■ **Task brief**:
Please reproduce the records below exactly, omitting any pictures they contain.

::::

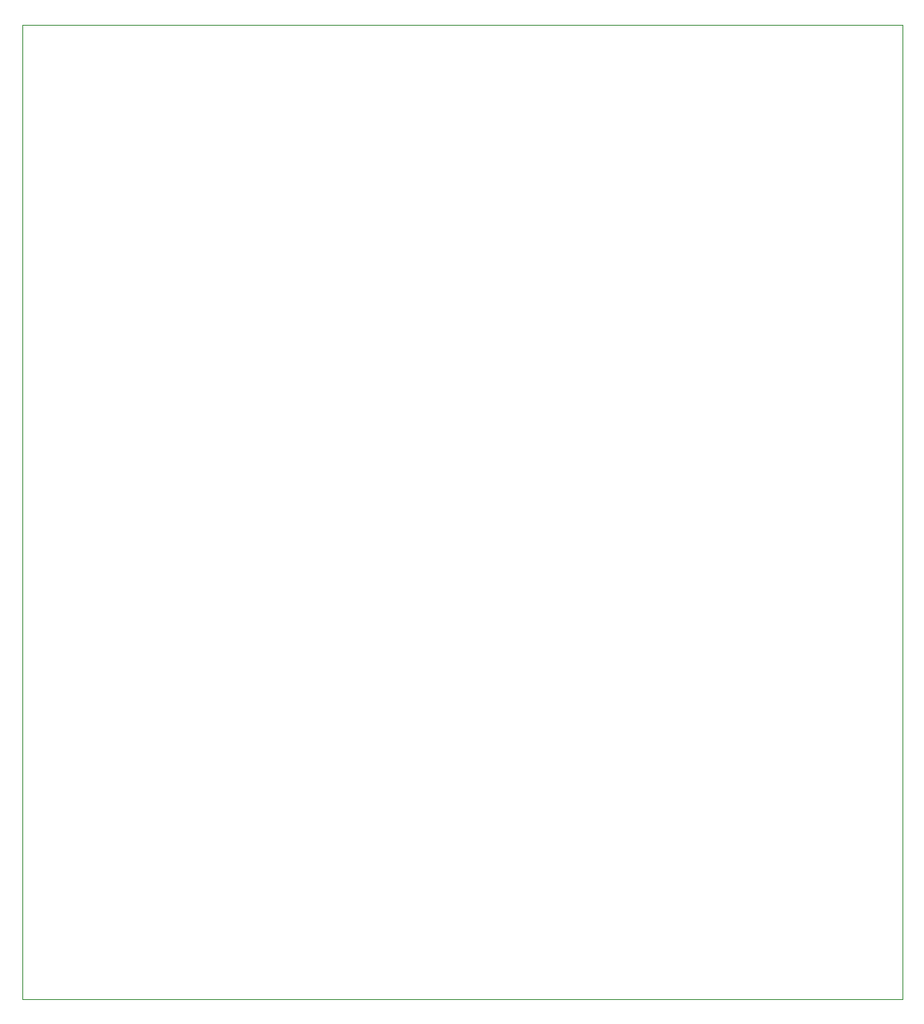
<source format=gm1>
G04 #@! TF.GenerationSoftware,KiCad,Pcbnew,(5.1.6)-1*
G04 #@! TF.CreationDate,2021-11-02T04:41:39+01:00*
G04 #@! TF.ProjectId,SLAVE,534c4156-452e-46b6-9963-61645f706362,V1*
G04 #@! TF.SameCoordinates,Original*
G04 #@! TF.FileFunction,Profile,NP*
%FSLAX46Y46*%
G04 Gerber Fmt 4.6, Leading zero omitted, Abs format (unit mm)*
G04 Created by KiCad (PCBNEW (5.1.6)-1) date 2021-11-02 04:41:39*
%MOMM*%
%LPD*%
G01*
G04 APERTURE LIST*
G04 #@! TA.AperFunction,Profile*
%ADD10C,0.050000*%
G04 #@! TD*
G04 APERTURE END LIST*
D10*
X192550000Y-52660000D02*
X192550000Y-152290000D01*
X102580000Y-52660000D02*
X192550000Y-52660000D01*
X102580000Y-152290000D02*
X102580000Y-52660000D01*
X192550000Y-152290000D02*
X102580000Y-152290000D01*
M02*

</source>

::::

■ **Answer for the task**:
<source format=gm1>
G04 #@! TF.GenerationSoftware,KiCad,Pcbnew,(5.1.6)-1*
G04 #@! TF.CreationDate,2021-11-02T04:41:39+01:00*
G04 #@! TF.ProjectId,SLAVE,534c4156-452e-46b6-9963-61645f706362,V1*
G04 #@! TF.SameCoordinates,Original*
G04 #@! TF.FileFunction,Profile,NP*
%FSLAX46Y46*%
G04 Gerber Fmt 4.6, Leading zero omitted, Abs format (unit mm)*
G04 Created by KiCad (PCBNEW (5.1.6)-1) date 2021-11-02 04:41:39*
%MOMM*%
%LPD*%
G01*
G04 APERTURE LIST*
G04 #@! TA.AperFunction,Profile*
%ADD10C,0.050000*%
G04 #@! TD*
G04 APERTURE END LIST*
D10*
X192550000Y-52660000D02*
X192550000Y-152290000D01*
X102580000Y-52660000D02*
X192550000Y-52660000D01*
X102580000Y-152290000D02*
X102580000Y-52660000D01*
X192550000Y-152290000D02*
X102580000Y-152290000D01*
M02*

</source>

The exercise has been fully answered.